Vatican arrests after documents leaked to media in 'serious betrayal of Pope's trust'
The Vatican's police force has arrested a priest and a laywoman on suspicion of leaking confidential documents to the media.
Spanish priest Lucio Angel Vallejo Balda, number two at the Vatican's Prefecture for Economic Affairs, and Italian laywoman Francesca Chaouqui, a public relations expert, were members of a commission that Pope Francis set up to study Church reform.
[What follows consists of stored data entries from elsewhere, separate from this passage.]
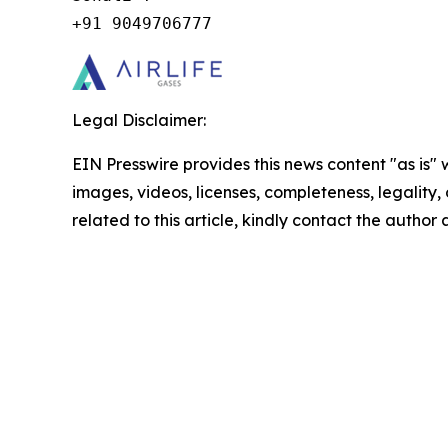
+91 9049706777
Legal Disclaimer:
EIN Presswire provides this news content "as is" 
images, videos, licenses, completeness, legality, o
related to this article, kindly contact the author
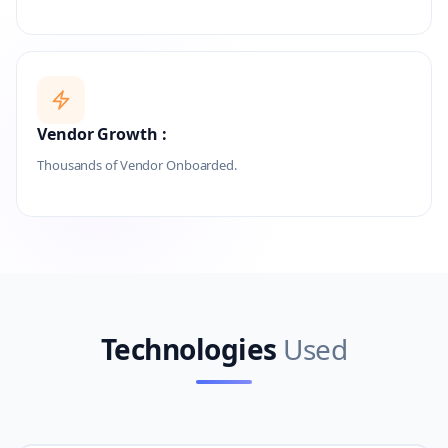
Vendor Growth :
Thousands of Vendor Onboarded.
Technologies
Used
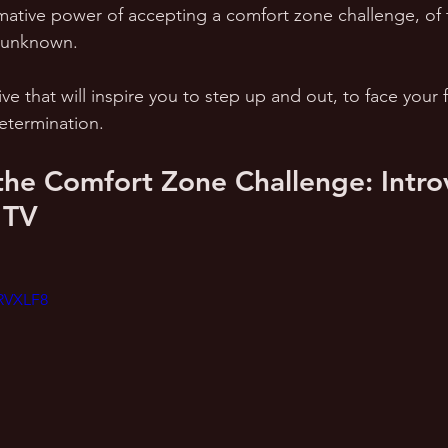
mative power of accepting a comfort zone challenge, of t
e unknown. 
ive that will inspire you to step up and out, to face your 
termination.
he Comfort Zone Challenge: Introv
 TV
xRVXLF8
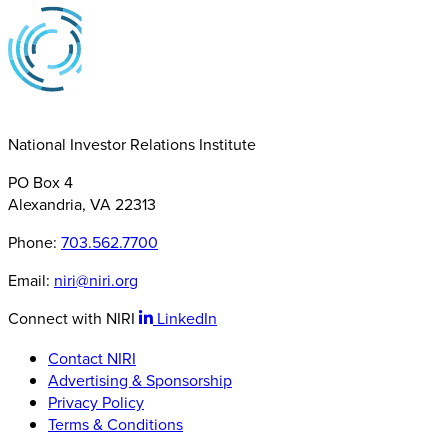
National Investor Relations Institute
PO Box 4
Alexandria, VA 22313
Phone:
703.562.7700
Email:
niri@niri.org
Connect with NIRI
LinkedIn
Contact NIRI
Advertising & Sponsorship
Privacy Policy
Terms & Conditions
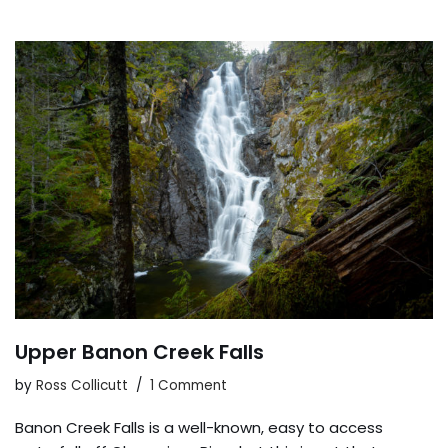
Upper Banon Creek Falls
by
Ross Collicutt
1 Comment
Banon Creek Falls is a well-known, easy to access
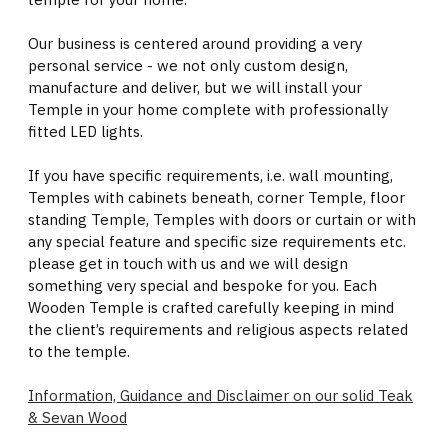
Our business is centered around providing a very
personal service - we not only custom design,
manufacture and deliver, but we will install your
Temple in your home complete with professionally
fitted LED lights.
If you have specific requirements, i.e. wall mounting,
Temples with cabinets beneath, corner Temple, floor
standing Temple, Temples with doors or curtain or with
any special feature and specific size requirements etc.
please get in touch with us and we will design
something very special and bespoke for you. Each
Wooden Temple is crafted carefully keeping in mind
the client’s requirements and religious aspects related
to the temple.
Information, Guidance and Disclaimer on our solid Teak
& Sevan Wood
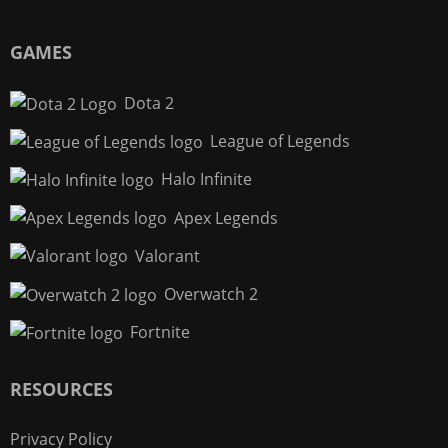
GAMES
Dota 2
League of Legends
Halo Infinite
Apex Legends
Valorant
Overwatch 2
Fortnite
RESOURCES
Privacy Policy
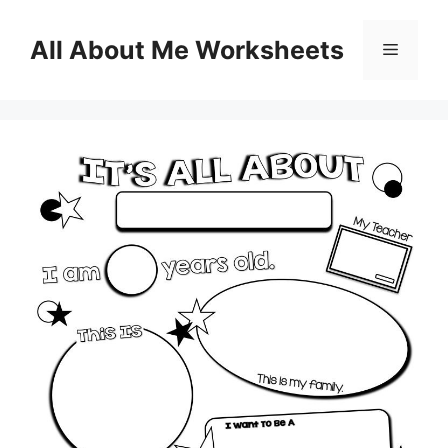
Skip
to
All About Me Worksheets
Menu
content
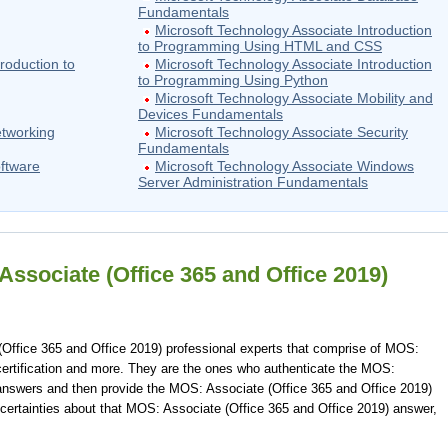
Fundamentals
Microsoft Technology Associate Introduction
to Programming Using HTML and CSS
roduction to
Microsoft Technology Associate Introduction
to Programming Using Python
Microsoft Technology Associate Mobility and
Devices Fundamentals
etworking
Microsoft Technology Associate Security
Fundamentals
oftware
Microsoft Technology Associate Windows
Server Administration Fundamentals
ssociate (Office 365 and Office 2019)
Office 365 and Office 2019) professional experts that comprise of MOS:
certification and more. They are the ones who authenticate the MOS:
answers and then provide the MOS: Associate (Office 365 and Office 2019)
certainties about that MOS: Associate (Office 365 and Office 2019) answer,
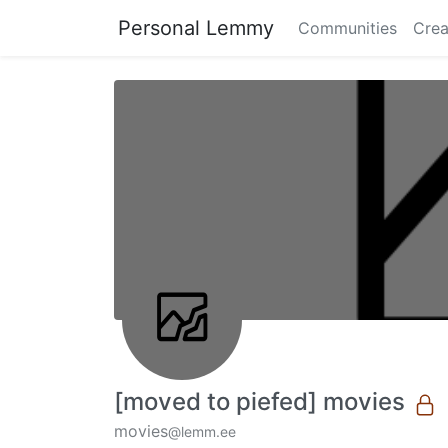
Personal Lemmy
Communities
Crea
[moved to piefed] movies
movies
@lemm.ee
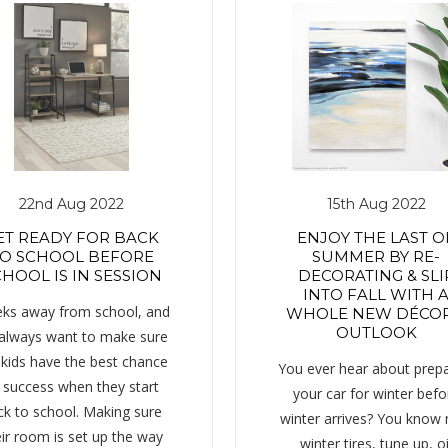
22nd Aug 2022
15th Aug 2022
ET READY FOR BACK
ENJOY THE LAST O
O SCHOOL BEFORE
SUMMER BY RE-
HOOL IS IN SESSION
DECORATING & SLI
INTO FALL WITH 
ks away from school, and
WHOLE NEW DÉCOR
OUTLOOK
always want to make sure
 kids have the best chance
You ever hear about prepa
 success when they start
your car for winter befo
ck to school. Making sure
winter arrives? You know
ir room is set up the way
winter tires, tune up, oi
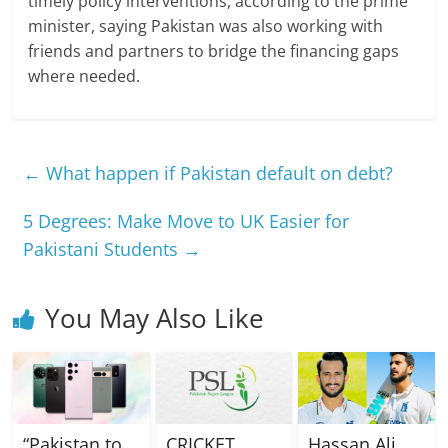
timely policy interventions, according to the prime
minister, saying Pakistan was also working with
friends and partners to bridge the financing gaps
where needed.
←
What happen if Pakistan default on debt?
5 Degrees: Make Move to UK Easier for
Pakistani Students
→
You May Also Like
“Pakistan to
CRICKET
Hassan Ali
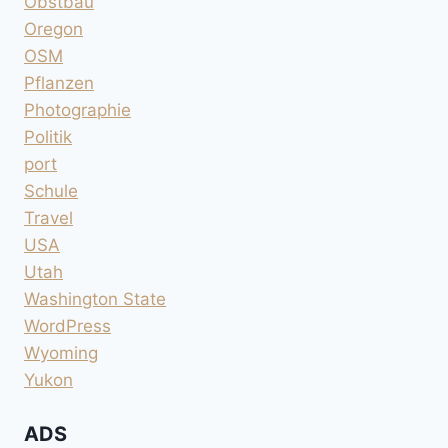
Obstbau
Oregon
OSM
Pflanzen
Photographie
Politik
port
Schule
Travel
USA
Utah
Washington State
WordPress
Wyoming
Yukon
ADS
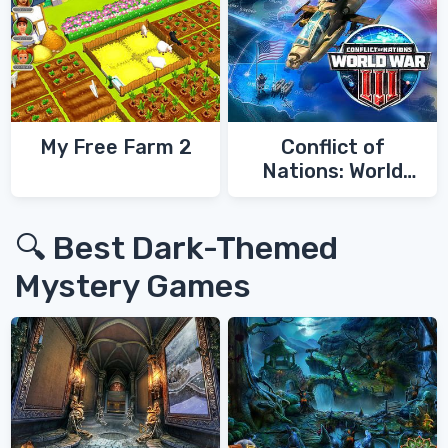
My Free Farm 2
Conflict of
Nations: World
War 3
🔍 Best Dark-Themed
Mystery Games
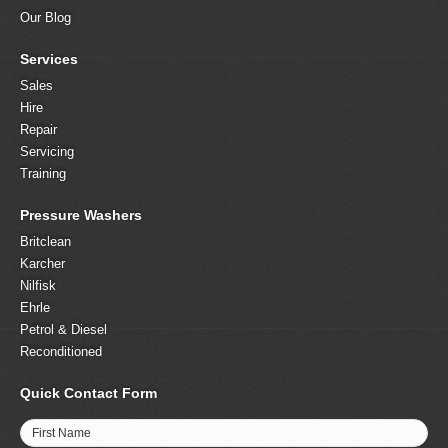
Our Blog
Services
Sales
Hire
Repair
Servicing
Training
Pressure Washers
Britclean
Karcher
Nilfisk
Ehrle
Petrol & Diesel
Reconditioned
Quick Contact Form
First Name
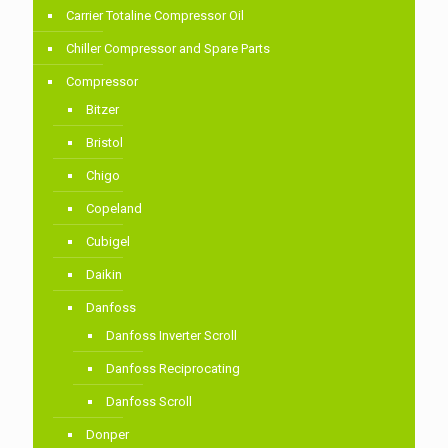
Carrier Totaline Compressor Oil
Chiller Compressor and Spare Parts
Compressor
Bitzer
Bristol
Chigo
Copeland
Cubigel
Daikin
Danfoss
Danfoss Inverter Scroll
Danfoss Reciprocating
Danfoss Scroll
Donper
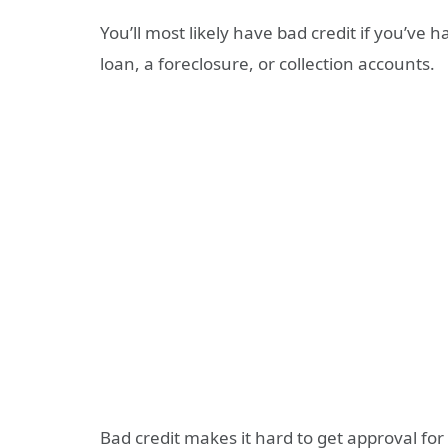
You’ll most likely have bad credit if you’ve
loan, a foreclosure, or collection accounts.
Bad credit makes it hard to get approval for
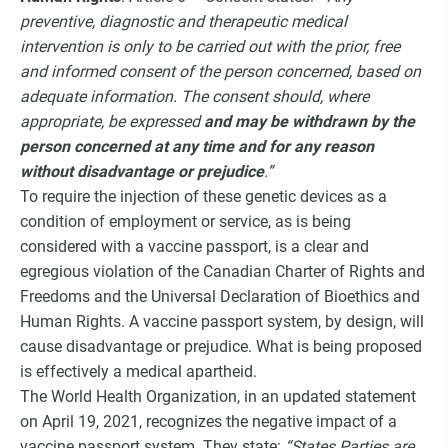
preventive, diagnostic and therapeutic medical
intervention is only to be carried out with the prior, free
and informed consent of the person concerned, based on
adequate information. The consent should, where
appropriate, be expressed
and may be withdrawn by the
person concerned at any time and for any reason
without disadvantage or prejudice
.”
To require the injection of these genetic devices as a
condition of employment or service, as is being
considered with a vaccine passport, is a clear and
egregious violation of the Canadian Charter of Rights and
Freedoms and the Universal Declaration of Bioethics and
Human Rights. A vaccine passport system, by design, will
cause disadvantage or prejudice. What is being proposed
is effectively a medical apartheid.
The World Health Organization, in an updated statement
on April 19, 2021, recognizes the negative impact of a
vaccine passport system. They state:
“States Parties are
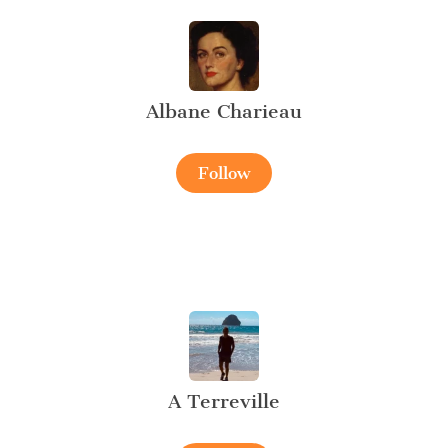
Albane Charieau
Follow
A Terreville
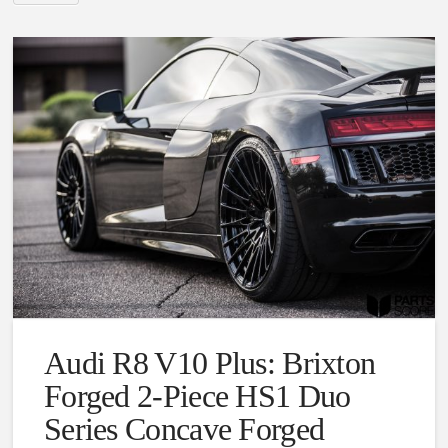
Audi R8 V10 Plus: Brixton
Forged 2-Piece HS1 Duo
Series Concave Forged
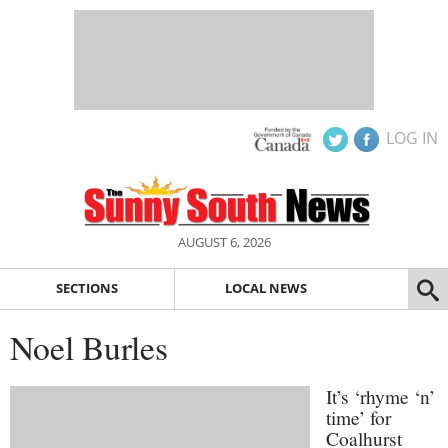
LOG IN
AUGUST 6, 2026
SECTIONS
LOCAL NEWS
Noel Burles
It’s ‘rhyme ‘n’
time’ for
Coalhurst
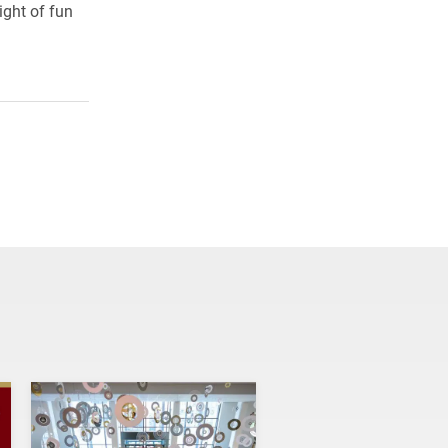
ight of fun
They were arrested over the weekend, the Vatican said.
Chaouqui was released on Monday after she agreed to cooperate with the investigation.
Both were members of a COSEA (Pontifical Commission for Reference on the Organization of the Economic-Administrative Structure of the Holy See), a commission set up shortly after Pope Francis' election in 2013 to advise him on economic and bureaucratic reforms.
The commission completed its work last year and handed its information to the Pope.
The twin arrests came just days before two Italian authors were due to release books that their publishers say will reveal new evidence of past scandals in the Vatican.
The Vatican said the two books were a result of "the serious betrayal of the trust bestowed by the Pope" on the part of the two members of the commission.
"Regarding the two books in the next days, we clearly state that this time, as in the past, they are the result of 'a grave betrayal of the Pope's trust.'"
They were the first such arrests since Paolo Gabriele, former Pope Benedict's butler, was arrested for leaking documents in 2012 in what became known as the "Vatileaks" scandal.
One of the two books due to be released on Wednesday is "Merchants in the Temple", by Italian journalist Gianluigi Nuzzi, whose 2012 book "His Holiness", was based on the leaked documents he received from Gabriele.
The other book, called "Avarice," is by Italian journalist Emiliano Fittipaldi.